━━ Records for the task ━━

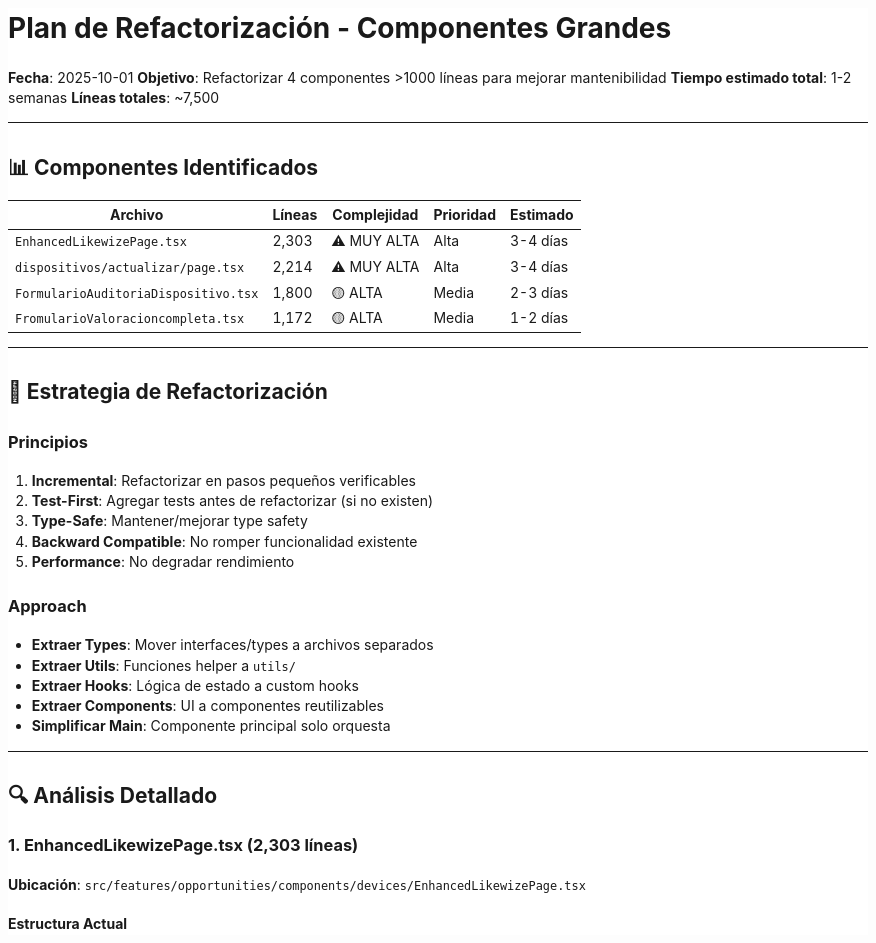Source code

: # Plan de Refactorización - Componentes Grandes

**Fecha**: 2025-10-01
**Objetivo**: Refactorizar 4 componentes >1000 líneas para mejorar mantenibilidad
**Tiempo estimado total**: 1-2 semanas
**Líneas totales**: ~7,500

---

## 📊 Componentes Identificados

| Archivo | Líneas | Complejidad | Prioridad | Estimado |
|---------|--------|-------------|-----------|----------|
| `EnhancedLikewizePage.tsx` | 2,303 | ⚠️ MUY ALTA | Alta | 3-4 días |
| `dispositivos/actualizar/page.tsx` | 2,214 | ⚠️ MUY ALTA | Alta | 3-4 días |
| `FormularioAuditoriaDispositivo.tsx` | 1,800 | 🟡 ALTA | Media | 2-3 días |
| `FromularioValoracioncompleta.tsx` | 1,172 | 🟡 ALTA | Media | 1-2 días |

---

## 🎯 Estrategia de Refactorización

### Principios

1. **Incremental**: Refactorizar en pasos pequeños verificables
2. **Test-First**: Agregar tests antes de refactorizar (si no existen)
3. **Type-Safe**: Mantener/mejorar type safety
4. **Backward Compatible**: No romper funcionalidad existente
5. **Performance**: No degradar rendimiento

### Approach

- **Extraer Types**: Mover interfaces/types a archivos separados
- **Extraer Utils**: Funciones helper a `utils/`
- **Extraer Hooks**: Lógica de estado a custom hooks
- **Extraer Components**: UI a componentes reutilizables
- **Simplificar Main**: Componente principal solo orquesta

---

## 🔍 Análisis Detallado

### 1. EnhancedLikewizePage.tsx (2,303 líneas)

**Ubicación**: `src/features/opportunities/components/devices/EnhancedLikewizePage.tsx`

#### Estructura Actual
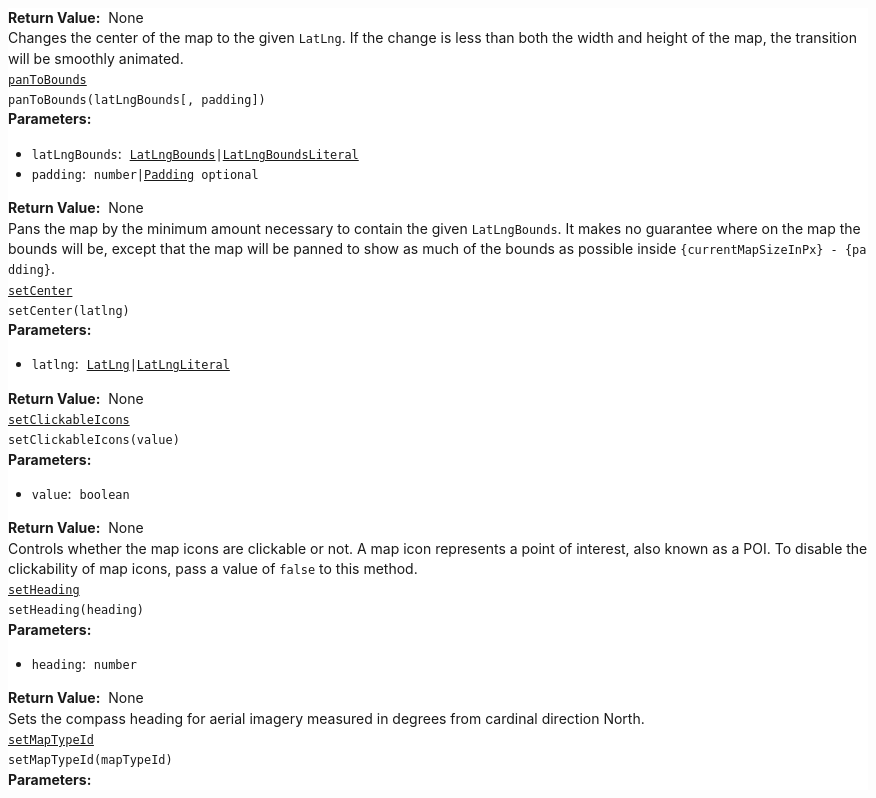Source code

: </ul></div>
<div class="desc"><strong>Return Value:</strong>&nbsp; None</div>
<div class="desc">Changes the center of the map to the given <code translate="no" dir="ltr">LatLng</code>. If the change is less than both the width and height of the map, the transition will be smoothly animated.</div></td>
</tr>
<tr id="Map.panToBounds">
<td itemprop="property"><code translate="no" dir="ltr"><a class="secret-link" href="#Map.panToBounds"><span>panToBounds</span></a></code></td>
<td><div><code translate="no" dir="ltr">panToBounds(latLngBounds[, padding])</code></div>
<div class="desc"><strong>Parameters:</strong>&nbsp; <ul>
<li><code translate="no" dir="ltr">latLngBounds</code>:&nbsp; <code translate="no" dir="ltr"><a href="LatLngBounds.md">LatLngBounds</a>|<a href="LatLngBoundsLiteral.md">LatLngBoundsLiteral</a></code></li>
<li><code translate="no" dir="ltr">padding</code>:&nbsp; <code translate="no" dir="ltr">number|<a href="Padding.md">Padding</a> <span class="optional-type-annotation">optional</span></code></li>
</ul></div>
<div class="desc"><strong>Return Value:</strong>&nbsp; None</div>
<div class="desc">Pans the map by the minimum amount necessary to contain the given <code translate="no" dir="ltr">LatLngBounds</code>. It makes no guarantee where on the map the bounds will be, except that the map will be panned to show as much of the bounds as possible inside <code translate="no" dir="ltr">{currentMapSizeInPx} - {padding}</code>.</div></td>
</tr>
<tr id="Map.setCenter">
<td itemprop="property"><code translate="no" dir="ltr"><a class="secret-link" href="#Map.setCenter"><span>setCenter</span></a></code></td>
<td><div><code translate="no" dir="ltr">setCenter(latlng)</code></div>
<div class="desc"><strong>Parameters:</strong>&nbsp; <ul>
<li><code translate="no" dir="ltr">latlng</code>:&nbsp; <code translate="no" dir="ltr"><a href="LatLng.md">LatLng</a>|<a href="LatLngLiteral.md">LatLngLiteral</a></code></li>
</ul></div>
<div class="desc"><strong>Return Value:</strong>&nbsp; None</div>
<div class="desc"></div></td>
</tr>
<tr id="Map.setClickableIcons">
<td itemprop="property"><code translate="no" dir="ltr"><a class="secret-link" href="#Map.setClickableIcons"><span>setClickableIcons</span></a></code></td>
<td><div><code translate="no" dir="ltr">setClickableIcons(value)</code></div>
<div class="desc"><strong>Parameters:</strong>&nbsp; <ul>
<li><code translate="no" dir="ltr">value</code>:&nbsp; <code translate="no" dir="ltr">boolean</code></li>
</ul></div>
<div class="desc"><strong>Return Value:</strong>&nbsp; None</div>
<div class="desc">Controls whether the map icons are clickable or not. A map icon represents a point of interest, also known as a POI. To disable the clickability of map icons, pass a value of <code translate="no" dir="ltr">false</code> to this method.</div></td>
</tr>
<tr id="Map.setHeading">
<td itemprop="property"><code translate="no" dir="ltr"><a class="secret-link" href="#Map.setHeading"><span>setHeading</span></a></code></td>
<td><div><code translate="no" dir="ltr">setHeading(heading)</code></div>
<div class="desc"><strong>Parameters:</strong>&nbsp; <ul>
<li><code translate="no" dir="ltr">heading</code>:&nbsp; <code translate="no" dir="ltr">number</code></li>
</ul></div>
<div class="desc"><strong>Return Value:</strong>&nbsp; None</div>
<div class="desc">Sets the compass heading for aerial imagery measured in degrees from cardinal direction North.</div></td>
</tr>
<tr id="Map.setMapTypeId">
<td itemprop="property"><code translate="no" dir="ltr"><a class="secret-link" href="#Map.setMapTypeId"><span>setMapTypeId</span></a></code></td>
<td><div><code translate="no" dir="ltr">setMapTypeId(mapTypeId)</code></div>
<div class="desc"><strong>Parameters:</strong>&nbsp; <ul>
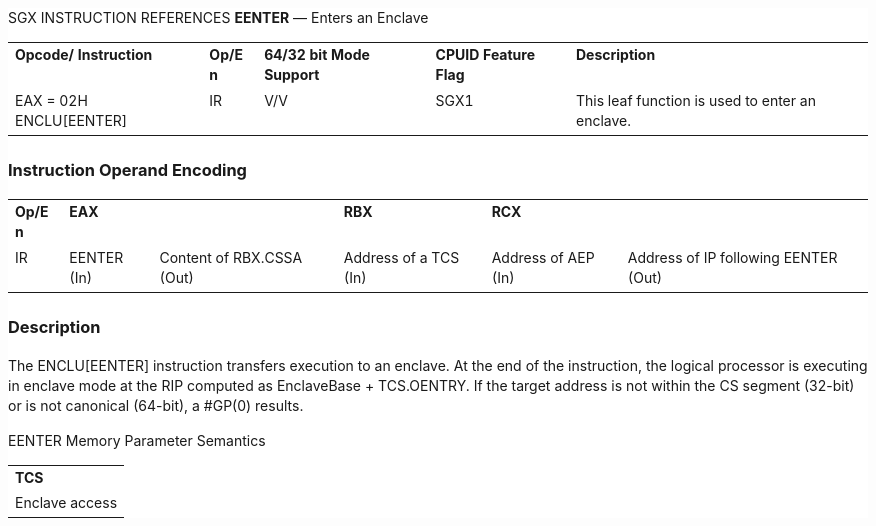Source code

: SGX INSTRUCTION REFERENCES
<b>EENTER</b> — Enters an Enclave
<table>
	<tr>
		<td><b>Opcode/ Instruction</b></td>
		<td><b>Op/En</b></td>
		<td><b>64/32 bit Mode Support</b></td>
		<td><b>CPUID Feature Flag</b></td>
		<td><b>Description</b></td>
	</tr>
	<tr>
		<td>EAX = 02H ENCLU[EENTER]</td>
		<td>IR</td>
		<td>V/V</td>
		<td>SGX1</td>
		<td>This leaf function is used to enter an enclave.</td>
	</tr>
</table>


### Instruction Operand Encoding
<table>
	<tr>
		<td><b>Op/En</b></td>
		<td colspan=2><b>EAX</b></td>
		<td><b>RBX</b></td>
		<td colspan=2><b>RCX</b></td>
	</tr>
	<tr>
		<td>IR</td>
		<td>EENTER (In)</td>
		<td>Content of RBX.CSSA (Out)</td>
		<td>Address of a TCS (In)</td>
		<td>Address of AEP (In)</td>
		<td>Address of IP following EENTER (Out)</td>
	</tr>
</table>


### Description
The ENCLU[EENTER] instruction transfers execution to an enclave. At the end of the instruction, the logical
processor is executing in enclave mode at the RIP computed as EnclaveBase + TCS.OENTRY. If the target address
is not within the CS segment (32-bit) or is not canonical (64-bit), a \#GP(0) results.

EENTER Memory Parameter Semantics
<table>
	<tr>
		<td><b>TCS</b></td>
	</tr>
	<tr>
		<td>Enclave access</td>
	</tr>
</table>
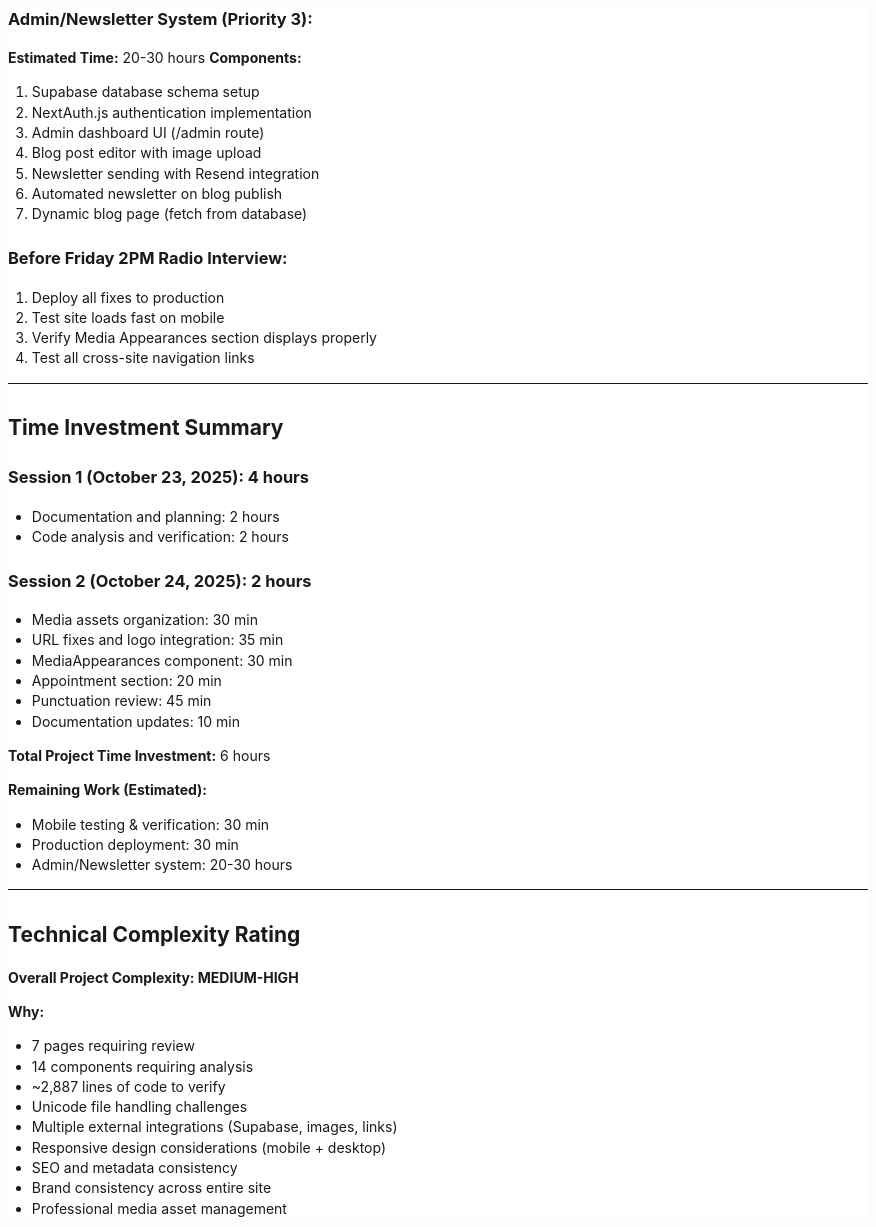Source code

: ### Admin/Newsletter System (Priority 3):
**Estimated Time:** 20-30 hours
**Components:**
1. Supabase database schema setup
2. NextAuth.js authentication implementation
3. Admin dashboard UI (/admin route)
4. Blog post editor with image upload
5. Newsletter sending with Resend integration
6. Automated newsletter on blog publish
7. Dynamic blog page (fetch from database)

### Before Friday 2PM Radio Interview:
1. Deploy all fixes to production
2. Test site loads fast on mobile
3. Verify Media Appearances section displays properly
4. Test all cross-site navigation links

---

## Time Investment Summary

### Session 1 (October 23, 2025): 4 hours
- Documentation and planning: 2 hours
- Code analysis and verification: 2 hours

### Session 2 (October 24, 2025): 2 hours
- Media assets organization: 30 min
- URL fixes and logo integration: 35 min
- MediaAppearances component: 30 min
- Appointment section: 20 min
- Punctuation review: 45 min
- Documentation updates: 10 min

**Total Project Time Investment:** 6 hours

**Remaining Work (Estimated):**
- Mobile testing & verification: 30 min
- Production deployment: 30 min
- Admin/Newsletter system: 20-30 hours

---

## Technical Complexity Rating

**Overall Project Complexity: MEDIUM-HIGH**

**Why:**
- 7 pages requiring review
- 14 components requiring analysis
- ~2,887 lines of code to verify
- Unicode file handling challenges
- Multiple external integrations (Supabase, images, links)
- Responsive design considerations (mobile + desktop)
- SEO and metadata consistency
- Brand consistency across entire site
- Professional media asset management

━━━

*Task brief*: Reproduce the rows verbatim, starting with their first line and going on through the line that contains "## 📊 Componentes Identificados", with both of those lines included. Leave the pictures out of your copy.

*Exercise solution*:
Source code

: # Plan de Refactorización - Componentes Grandes

**Fecha**: 2025-10-01
**Objetivo**: Refactorizar 4 componentes >1000 líneas para mejorar mantenibilidad
**Tiempo estimado total**: 1-2 semanas
**Líneas totales**: ~7,500

---

## 📊 Componentes Identificados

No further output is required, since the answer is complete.